On the other hand, if we are enduring an illness or injury and we find ourselves trusting in the Lord rather than grumbling, that trial gives us evidence of God’s grace in our lives and shows how he has grown us. The pressures of life force whatever is in our hearts to come out. That is always good for us.
Another purpose that trials can serve is preparing us to comfort those who will suffer in similar ways in future. Paul writes in 2 Cor 1:3-4, Blessed be the God and Father of our Lord Jesus Christ, the Father of mercies and God of all comfort, who comforts us in all our affliction, so that we may be able to comfort those who are in any affliction, with the comfort with which we ourselves are comforted by God. Pain trains us to help others who suffer. Who can serve a parent who has lost a child better than another parent who has lost a child? Who can come alongside one enslaved to a besetting sin more effectively than another who has struggled with the same issue? When we go through that training ground, we are actually getting the same instruction Christ did – He is able to help us because He endured all the trials and temptations of we have. When use our experience to help others, we follow in His footsteps.
Another benefit of the difficulties of this life is that they make us long for and trust the Lord. To endure any trial, we must trust Him. And to maintain hope, we must continue to believe that He will come again, defeat the enemy, and erase the effects of sin for all eternity. A person who never experiences difficulty will be a person with weak faith and superficial hope.
Finally, our trials afford us opportunities to spread the truth of the gospel. We are exhorted in 1 Pet 3:15, be prepared to make a defense to anyone who asks you for a reason for the hope that is in you. This is a classic verse for defending the faith, but the context is about enduring suffering. We are surrounded by a lost world. We are aliens here. And when we suffer, the world is watching to see how we respond. If we do not respond as they would, if we remain faithful to the Lord, never losing hope, they will wonder why. Your specific trial could be the tool that the Lord will use to draw a lost soul to Himself.

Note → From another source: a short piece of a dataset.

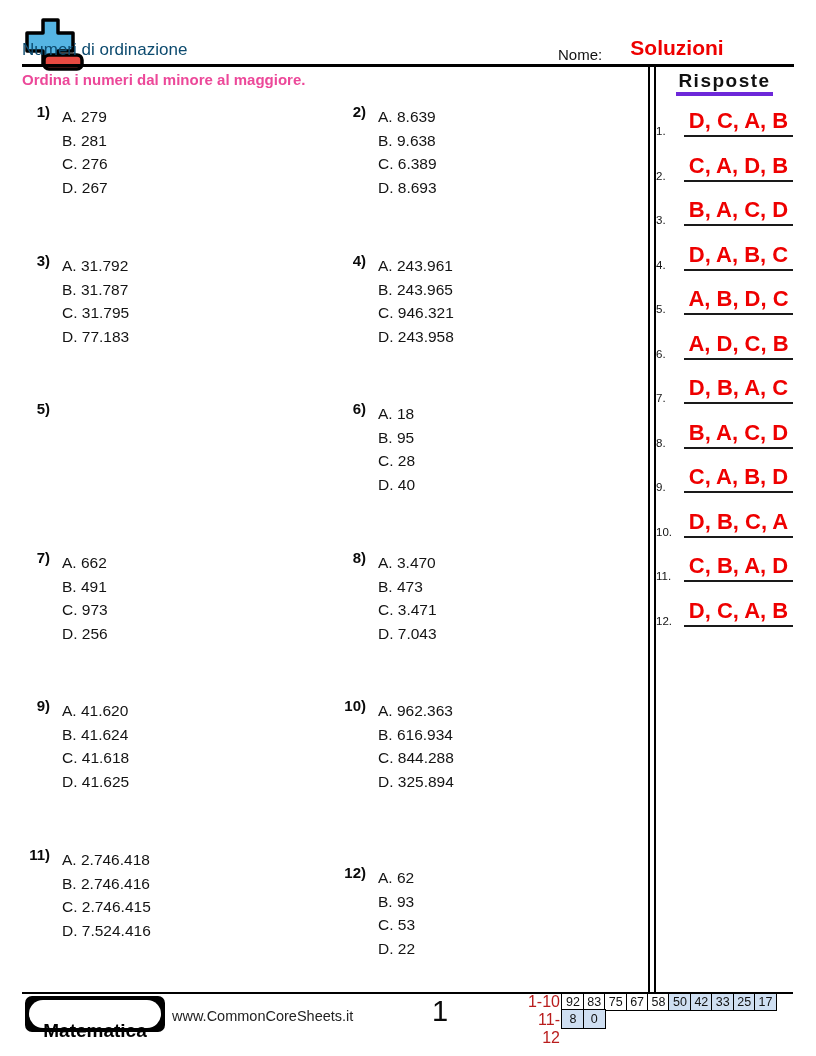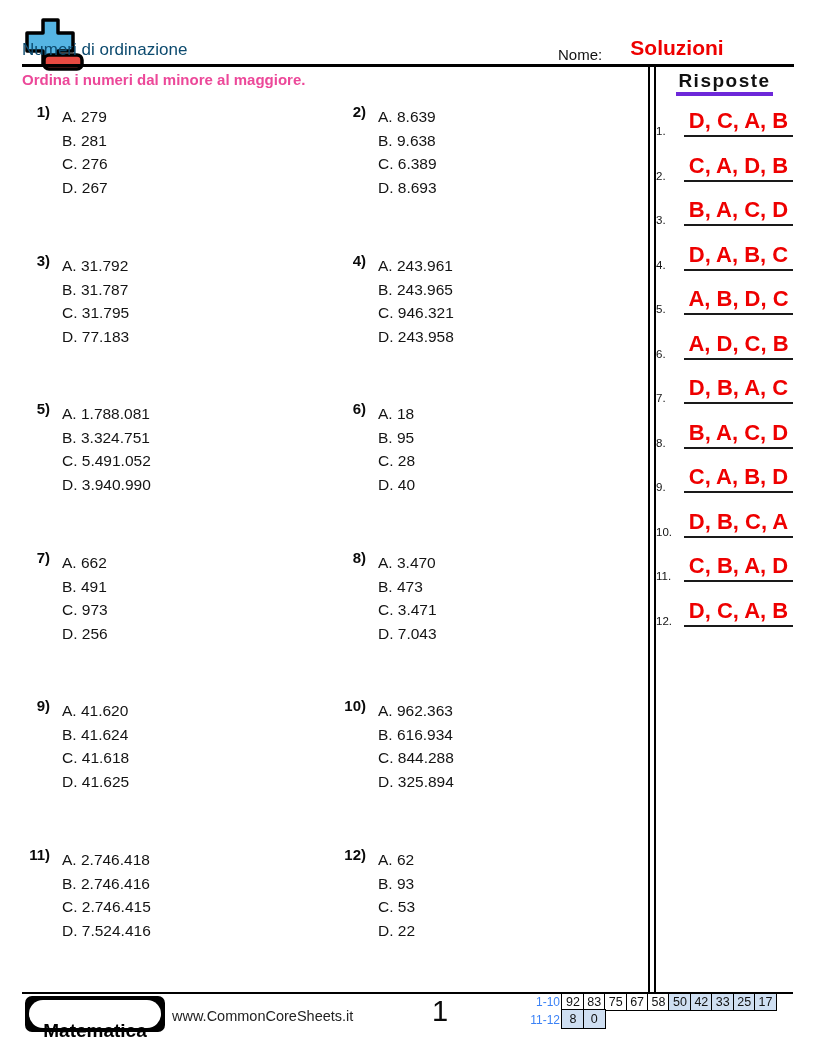"A. 1.788.081" div.popts { html: <div> <div>A. 1.788.081</div> <div>B. 3.324.751</div> <div>C. 5.491.052</div> <div>D. 3.940.990</div> </div> -> none }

All these things together are conforming us to the image of the Son: And we know that for those who love God all things work together for good, for those who are called according to his purpose. For those whom he foreknew he also predestined to be conformed to the image of his Son, in order that he might be the firstborn among many brothers. And those whom he predestined he also called, and those whom he called he also justified, and those whom he justified he also glorified (Rom 8:28-30).
Everything…even what you are currently suffering through, is part of His plan for your good and His glory. May we keep this in mind and may we continue to suffer well that Christ might be exalted.